Botswana is uniquely positioned to benefit from the trade, tax and transparency initiatives the Group of Eight (G8) plans to unfurl for Africa and other regions this year, the British High Commissioner has said.

Last Friday, Nick Pyle told Mmegi Business that the United Kingdom, which holds the G8’s presidency this year, was focusing on using free trade, tighter tax initiatives and greater transparency to boost sustainable growth and prosperity in the global economy.

Member states of the G8 not only account for around half of the globe’s entire GDP, but also dominate economic policy in the developing world, which eagerly watches the forum’s annual summit.
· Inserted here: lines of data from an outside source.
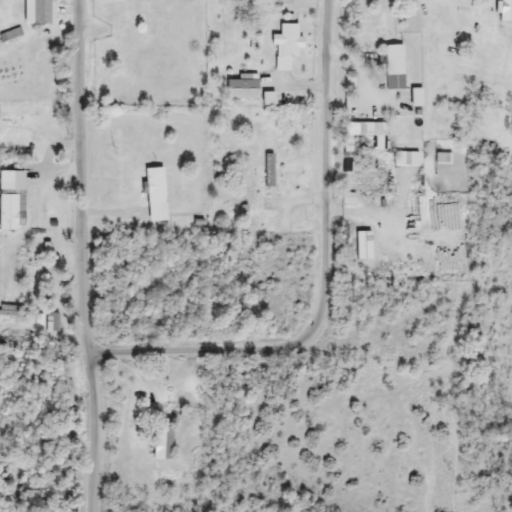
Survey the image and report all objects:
building: (285, 6)
building: (286, 6)
building: (109, 9)
building: (109, 9)
building: (504, 10)
building: (504, 11)
building: (125, 35)
building: (125, 35)
building: (287, 47)
building: (288, 47)
building: (392, 67)
building: (392, 67)
building: (366, 132)
building: (367, 133)
building: (403, 159)
building: (403, 159)
building: (267, 171)
building: (267, 171)
building: (151, 186)
building: (151, 186)
road: (80, 256)
building: (29, 277)
building: (29, 277)
road: (325, 283)
building: (160, 441)
building: (160, 441)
For Botswana, G8 members are traditional markets for minerals such as diamonds. They are also key investment and policy partners for the country.  Pyle said British Prime Minister, David Cameron, would use the June G8 Summit to focus the world’s wealthiest nations on using trade, tax and transparency to lift the global economy out of its slump.
“Botswana is in a unique position,” Pyle said in a wide-ranging interview.”It has very good platforms to move forward from political stability, sound institutions and high scores across all indices. In addition, its security and human resources are pleasing while the remarkable progress since independence is still continuing. The recent signing of the ICC treaty shows the country’s commitment to being a forward looking upper income country,” he said.
According to Cameron’s stated objectives, free-flowing trade across Africa can lift the continent out of poverty, while stronger emphasis on stamping out tax evasion and avoidance will lead to greater public revenues. Botswana, as part of SADC, has been leading negotiations with Europe for a new Economic Partnership Agreement. With a critical deadline looming this year, the G8 commitment to free trade could provide further room for SADC and the European Commission to reach agreement on a comprehensive new deal.
The commission sits in the summit and together with the World Trade Organisation, is part of key stakeholders in the drive to achieve the G8’s trade objectives.The G8’s tax initiatives will involve working with more countries to enable them to sign up to international standards and tackle abuses, thus helping governments collect taxes due to them.
On transparency, Cameron has noted that too many developing countries are held back by corruption. He said graft can be reinforced or even encouraged by poor business practice and a lack of transparency from those that trade with developing economies.
The British High Commissioner said that Cameron had already written to the African Union proposing a discussion between the G8 and Africa ahead of June’s summit. Cameron has appointed his deputy, Nick Clegg, to lead an engagement with African leaders, which will cut across foreign policy.
African Union chairperson, Nkosazana Dlamini-Zuma has been invited for the summit launch.”There’s a massive amount of bureaucracy around trade and we want to use our chairmanship of the G8 to unblock trade issues in Africa,” Pyle said. “Given the economic climate that we are facing at the moment, most countries agree that the way out is growth and how to achieve that.
We are careful to make sure that we work within the initiatives that the continent already has and to work in partnership.The G8’s efforts must compliment Africa’s efforts. For us, it must be sustainable – it cannot be a quick fix. One of our commitments is using the G8 to support developing countries.”
Cameron has said this year’s summit “will not be the kind where we simply whip out a cheque book at the 11th hour, pledge some money and call it a success”. The summit will be held in Lough Erne in Northern Ireland.